You understand me well, Fatwater Fewl. To demonstrate that Lot’s Wife is no longer Lot’s wife, the pillar of salt needs to be Lot’s Wife, and then we compare the properties and relationships we feel define identity to show the error… but the mistake is already made, since we’ve already identified the pillar as Lot’s Wife. If we don’t define the pillar as Lot’s Wife, then why are we even making the comparison? We might as well say this rock isn’t Lot’s Wife either, or this bedsheet. But then what of the phrase we are dealing with, that she turned into a pillar of salt? It demands a comparison! But to then make the comparison, the pillar of salt needs to be Lot’s Wife. And then the question is answered.

In some way, we might consider this an expediency based on our inability to prove a negative, but that seems to be grasping for an objective metaphysic where only the scantest of evidence presents itself, and it still won’t do anything to explain the report that his wife turned into the pillar.

And it isn’t that I don’t think there is some metaphysical sense in which we may identify Lot’s Wife, but in doing so we will still abstract away things (like time, for one example) that at other times we would feel are important. And yet this is no improvement on my approach, for my approach itself was to recognize the way we approached identifying as being the definition.

I should also note that the problem is not just epistemological. When we think of people, or identify them (or think of anything or identify anything), I don’t believe there can be a sense in which we mean all those properties and relationships—even if we don’t know them (except, perhaps, when we are doing philosophy!). And this is not a limitation of our brains, for example (it is not a physiological problem). What we mean at any given time is a slice of not all the ways something can be identified but a slice of all the ways we would identify it.

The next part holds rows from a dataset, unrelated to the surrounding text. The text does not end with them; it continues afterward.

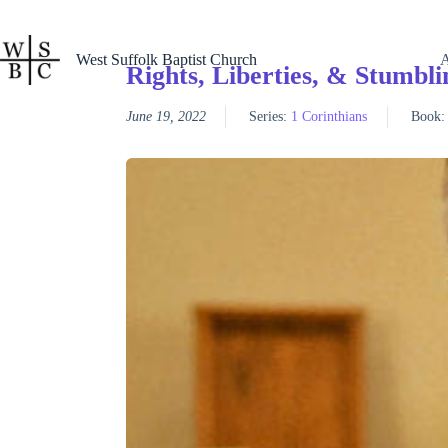
Skip
to
content
West Suffolk Baptist Church
Rights, Liberties, & Stumbli
June 19, 2022
Series:
1 Corinthians
Book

And to be clear, I am not denying any properties that we may use to identify someone or something; I am denying that we use all of them (and even the hypothesis that there is some finite set or choice function for properties and relationships demands a justification I don’t see as possible) all the time to make definitions, and that those are the necessary properties and relationships, that they are definitive. A rose is red, for example. And a rose is red in the dark, too. Now, do you positively see this red in the dark before you? And would you ever choose to identify a rose in the dark by “the red one, not the yellow”? If you did, would your description be more complete? Well, there would be more things said. But how am I to use “red” as a description—as an identifier—in the dark? And now when we turn on the light, the position of it in the room ceases to be a description that is offered: it is the red one, you can see where it is clear enough.